## Begin

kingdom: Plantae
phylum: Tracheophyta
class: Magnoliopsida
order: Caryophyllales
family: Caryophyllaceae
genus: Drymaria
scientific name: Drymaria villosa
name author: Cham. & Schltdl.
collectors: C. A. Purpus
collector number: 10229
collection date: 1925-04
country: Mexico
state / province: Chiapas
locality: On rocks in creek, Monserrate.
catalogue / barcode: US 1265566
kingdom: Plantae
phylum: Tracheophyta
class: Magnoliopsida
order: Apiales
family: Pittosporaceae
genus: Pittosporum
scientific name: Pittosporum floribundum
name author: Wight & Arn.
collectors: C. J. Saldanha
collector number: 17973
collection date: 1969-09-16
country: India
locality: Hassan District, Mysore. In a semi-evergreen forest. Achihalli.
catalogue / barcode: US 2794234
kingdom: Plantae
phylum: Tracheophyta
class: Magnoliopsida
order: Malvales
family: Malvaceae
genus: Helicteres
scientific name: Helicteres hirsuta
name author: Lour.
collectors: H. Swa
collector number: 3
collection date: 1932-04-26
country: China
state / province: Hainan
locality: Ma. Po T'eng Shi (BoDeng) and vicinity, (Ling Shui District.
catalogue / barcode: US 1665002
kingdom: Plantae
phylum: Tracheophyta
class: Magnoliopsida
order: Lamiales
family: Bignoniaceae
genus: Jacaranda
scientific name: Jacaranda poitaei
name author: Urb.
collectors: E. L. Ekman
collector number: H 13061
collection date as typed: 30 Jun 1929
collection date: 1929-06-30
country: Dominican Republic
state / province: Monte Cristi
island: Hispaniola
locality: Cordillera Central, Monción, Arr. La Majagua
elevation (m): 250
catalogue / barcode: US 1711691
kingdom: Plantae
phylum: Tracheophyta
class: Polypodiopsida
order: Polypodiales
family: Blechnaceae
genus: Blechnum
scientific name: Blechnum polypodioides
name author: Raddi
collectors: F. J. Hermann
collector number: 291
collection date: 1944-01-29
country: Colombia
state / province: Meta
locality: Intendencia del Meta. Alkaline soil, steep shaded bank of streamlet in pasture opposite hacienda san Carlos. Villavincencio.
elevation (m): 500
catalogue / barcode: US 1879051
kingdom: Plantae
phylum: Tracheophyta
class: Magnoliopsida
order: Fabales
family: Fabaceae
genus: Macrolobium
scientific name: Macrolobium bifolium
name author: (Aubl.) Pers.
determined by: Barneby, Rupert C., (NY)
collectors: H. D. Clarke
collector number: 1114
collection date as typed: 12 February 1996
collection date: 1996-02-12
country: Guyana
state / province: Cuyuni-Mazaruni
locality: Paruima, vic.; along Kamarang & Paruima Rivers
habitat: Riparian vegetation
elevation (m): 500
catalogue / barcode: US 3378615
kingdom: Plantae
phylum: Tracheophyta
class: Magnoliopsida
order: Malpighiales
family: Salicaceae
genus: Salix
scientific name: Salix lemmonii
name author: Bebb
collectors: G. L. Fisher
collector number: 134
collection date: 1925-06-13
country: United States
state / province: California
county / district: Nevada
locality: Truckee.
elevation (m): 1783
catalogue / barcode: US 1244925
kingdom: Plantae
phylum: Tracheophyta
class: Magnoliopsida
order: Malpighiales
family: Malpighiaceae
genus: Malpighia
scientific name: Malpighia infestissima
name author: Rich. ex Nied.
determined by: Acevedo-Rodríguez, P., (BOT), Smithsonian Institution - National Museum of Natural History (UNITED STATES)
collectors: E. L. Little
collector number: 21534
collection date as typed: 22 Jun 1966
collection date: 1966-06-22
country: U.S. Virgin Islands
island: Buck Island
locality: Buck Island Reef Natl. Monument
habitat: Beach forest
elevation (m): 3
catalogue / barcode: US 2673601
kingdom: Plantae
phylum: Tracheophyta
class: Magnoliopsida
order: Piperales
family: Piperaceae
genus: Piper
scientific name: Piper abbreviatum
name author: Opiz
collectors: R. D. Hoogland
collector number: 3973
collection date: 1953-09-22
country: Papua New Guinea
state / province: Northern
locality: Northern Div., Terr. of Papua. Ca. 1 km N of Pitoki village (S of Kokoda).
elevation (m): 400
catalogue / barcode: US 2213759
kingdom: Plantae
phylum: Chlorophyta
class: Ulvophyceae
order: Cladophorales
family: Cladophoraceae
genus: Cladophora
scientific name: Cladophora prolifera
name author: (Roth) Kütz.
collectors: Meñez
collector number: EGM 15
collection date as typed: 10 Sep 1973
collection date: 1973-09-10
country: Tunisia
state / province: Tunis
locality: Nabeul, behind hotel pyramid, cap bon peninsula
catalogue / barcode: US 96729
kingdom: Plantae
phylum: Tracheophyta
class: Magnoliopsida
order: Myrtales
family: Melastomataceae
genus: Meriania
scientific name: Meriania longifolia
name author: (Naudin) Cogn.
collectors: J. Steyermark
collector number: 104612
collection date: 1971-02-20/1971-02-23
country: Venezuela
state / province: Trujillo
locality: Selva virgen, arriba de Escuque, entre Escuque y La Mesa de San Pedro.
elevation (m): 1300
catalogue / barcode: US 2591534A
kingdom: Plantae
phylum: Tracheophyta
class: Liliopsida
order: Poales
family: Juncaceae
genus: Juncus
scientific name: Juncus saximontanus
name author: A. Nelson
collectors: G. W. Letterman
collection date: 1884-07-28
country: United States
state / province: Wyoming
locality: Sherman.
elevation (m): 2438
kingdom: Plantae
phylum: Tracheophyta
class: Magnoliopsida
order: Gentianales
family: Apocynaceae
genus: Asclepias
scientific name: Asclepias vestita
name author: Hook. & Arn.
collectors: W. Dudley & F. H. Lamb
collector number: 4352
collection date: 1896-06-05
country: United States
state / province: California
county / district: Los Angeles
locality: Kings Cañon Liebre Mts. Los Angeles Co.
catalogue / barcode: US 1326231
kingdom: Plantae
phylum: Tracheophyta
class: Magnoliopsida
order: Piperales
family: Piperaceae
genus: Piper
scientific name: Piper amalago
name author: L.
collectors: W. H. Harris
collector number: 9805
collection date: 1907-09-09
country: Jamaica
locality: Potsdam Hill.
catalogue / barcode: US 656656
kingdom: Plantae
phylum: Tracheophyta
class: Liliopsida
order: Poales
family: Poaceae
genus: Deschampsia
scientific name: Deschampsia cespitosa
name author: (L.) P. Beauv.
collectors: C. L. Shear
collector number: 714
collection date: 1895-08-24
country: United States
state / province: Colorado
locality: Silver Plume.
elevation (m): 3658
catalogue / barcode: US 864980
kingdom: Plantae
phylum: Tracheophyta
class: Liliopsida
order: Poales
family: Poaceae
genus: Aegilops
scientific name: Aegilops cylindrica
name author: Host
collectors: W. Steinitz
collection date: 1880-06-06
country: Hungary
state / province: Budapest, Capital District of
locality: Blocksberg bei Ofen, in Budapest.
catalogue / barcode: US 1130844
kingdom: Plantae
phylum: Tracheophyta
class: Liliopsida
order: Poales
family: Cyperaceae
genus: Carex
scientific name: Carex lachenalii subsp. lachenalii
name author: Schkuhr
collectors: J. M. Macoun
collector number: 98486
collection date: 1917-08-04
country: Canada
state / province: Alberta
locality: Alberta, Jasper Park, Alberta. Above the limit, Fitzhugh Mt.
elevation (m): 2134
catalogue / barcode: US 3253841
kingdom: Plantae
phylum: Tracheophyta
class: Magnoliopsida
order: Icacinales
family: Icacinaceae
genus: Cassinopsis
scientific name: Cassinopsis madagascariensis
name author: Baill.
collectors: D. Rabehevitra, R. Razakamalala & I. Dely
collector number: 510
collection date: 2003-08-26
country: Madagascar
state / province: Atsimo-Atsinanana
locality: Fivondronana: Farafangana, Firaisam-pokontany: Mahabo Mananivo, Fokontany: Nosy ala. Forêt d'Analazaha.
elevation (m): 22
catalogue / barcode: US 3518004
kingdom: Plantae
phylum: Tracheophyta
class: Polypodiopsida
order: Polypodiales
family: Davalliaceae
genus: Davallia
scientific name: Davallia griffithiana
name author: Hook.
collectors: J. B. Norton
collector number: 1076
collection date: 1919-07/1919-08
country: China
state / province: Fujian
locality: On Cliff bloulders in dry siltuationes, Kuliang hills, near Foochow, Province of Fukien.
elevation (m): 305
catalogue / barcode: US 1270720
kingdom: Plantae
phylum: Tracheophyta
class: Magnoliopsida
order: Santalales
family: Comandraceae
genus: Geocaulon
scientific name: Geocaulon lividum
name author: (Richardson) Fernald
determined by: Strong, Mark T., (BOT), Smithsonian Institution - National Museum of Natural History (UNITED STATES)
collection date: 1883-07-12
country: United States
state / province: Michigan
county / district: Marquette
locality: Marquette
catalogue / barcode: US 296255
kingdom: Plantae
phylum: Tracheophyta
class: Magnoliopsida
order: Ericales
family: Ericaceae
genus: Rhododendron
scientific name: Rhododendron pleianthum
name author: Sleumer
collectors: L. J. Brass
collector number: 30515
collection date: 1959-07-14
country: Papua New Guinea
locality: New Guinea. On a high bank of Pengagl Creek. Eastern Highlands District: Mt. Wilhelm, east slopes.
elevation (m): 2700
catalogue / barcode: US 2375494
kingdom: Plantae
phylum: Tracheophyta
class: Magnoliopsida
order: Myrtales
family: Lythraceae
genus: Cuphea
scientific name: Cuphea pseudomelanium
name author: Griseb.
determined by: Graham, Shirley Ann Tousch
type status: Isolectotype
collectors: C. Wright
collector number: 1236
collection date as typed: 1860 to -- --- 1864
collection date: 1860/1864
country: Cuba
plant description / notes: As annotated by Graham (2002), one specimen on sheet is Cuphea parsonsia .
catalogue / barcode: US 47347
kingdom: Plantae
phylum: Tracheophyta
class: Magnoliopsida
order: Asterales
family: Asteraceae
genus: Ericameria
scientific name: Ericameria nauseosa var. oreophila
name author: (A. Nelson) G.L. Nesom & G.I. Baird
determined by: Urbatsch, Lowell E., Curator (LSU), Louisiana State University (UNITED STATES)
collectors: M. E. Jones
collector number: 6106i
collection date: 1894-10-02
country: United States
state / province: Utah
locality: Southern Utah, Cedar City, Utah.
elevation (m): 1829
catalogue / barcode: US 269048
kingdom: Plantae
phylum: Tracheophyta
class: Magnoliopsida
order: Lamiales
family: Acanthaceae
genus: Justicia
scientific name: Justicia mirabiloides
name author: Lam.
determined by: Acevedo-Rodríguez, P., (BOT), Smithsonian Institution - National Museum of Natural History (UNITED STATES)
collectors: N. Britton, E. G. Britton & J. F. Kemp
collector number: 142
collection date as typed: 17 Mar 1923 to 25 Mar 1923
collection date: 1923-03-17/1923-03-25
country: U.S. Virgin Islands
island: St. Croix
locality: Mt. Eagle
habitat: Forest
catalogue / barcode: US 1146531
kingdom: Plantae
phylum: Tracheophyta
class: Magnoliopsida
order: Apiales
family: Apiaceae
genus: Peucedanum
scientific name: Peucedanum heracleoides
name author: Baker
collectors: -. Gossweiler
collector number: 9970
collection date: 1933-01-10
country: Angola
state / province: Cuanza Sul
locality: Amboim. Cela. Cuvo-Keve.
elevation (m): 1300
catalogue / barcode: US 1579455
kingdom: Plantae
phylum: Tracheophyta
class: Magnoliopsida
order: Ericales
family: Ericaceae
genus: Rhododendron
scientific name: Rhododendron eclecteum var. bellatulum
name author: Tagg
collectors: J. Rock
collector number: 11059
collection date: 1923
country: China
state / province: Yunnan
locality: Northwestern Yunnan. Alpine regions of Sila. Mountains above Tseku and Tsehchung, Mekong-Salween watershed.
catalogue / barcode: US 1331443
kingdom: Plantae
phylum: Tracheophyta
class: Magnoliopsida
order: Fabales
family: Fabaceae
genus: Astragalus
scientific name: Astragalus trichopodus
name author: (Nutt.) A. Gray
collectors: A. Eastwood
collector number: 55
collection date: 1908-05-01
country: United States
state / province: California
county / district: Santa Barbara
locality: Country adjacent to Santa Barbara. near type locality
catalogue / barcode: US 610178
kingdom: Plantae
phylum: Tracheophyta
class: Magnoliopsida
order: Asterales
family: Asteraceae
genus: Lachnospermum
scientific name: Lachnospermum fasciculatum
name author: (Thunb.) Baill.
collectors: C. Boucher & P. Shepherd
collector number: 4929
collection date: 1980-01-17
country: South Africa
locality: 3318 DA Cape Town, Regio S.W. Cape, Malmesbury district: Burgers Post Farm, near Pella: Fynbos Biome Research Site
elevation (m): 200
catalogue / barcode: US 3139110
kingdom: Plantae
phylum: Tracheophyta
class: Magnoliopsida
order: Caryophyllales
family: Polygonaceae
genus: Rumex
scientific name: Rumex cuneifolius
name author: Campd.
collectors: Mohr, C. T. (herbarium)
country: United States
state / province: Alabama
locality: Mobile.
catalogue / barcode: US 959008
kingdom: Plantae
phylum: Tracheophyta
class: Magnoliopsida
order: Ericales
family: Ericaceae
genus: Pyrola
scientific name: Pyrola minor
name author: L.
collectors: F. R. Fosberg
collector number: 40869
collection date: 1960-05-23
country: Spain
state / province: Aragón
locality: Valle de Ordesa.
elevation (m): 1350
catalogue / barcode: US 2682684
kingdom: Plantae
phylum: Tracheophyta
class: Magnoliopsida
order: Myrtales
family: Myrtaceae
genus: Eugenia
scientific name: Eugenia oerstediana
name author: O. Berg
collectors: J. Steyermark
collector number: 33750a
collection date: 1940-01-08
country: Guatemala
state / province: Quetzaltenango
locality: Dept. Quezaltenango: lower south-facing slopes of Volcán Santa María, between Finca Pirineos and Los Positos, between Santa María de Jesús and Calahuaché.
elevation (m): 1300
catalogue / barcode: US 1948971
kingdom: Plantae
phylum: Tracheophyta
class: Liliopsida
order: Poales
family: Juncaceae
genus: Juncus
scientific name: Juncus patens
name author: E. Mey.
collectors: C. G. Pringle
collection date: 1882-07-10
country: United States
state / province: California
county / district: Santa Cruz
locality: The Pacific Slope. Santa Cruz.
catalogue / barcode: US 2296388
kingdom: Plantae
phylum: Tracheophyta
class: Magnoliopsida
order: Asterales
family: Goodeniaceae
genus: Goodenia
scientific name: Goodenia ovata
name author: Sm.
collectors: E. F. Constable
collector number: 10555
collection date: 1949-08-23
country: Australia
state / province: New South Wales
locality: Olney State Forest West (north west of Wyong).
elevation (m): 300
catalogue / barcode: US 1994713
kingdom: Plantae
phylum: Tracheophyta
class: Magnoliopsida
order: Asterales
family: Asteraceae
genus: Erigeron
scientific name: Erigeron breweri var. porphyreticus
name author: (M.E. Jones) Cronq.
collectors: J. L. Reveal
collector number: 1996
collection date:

## End

(TASK TO COMPLETE):
Reproduce the lines from the one containing "locality: Marquette" through the one containing "name author: (A.", switching "catalogue" to "catalog" and leaving everything else unchanged.

(FINISHED ANSWER):
locality: Marquette
catalog / barcode: US 296255
kingdom: Plantae
phylum: Tracheophyta
class: Magnoliopsida
order: Ericales
family: Ericaceae
genus: Rhododendron
scientific name: Rhododendron pleianthum
name author: Sleumer
collectors: L. J. Brass
collector number: 30515
collection date: 1959-07-14
country: Papua New Guinea
locality: New Guinea. On a high bank of Pengagl Creek. Eastern Highlands District: Mt. Wilhelm, east slopes.
elevation (m): 2700
catalog / barcode: US 2375494
kingdom: Plantae
phylum: Tracheophyta
class: Magnoliopsida
order: Myrtales
family: Lythraceae
genus: Cuphea
scientific name: Cuphea pseudomelanium
name author: Griseb.
determined by: Graham, Shirley Ann Tousch
type status: Isolectotype
collectors: C. Wright
collector number: 1236
collection date as typed: 1860 to -- --- 1864
collection date: 1860/1864
country: Cuba
plant description / notes: As annotated by Graham (2002), one specimen on sheet is Cuphea parsonsia .
catalog / barcode: US 47347
kingdom: Plantae
phylum: Tracheophyta
class: Magnoliopsida
order: Asterales
family: Asteraceae
genus: Ericameria
scientific name: Ericameria nauseosa var. oreophila
name author: (A. Nelson) G.L. Nesom & G.I. Baird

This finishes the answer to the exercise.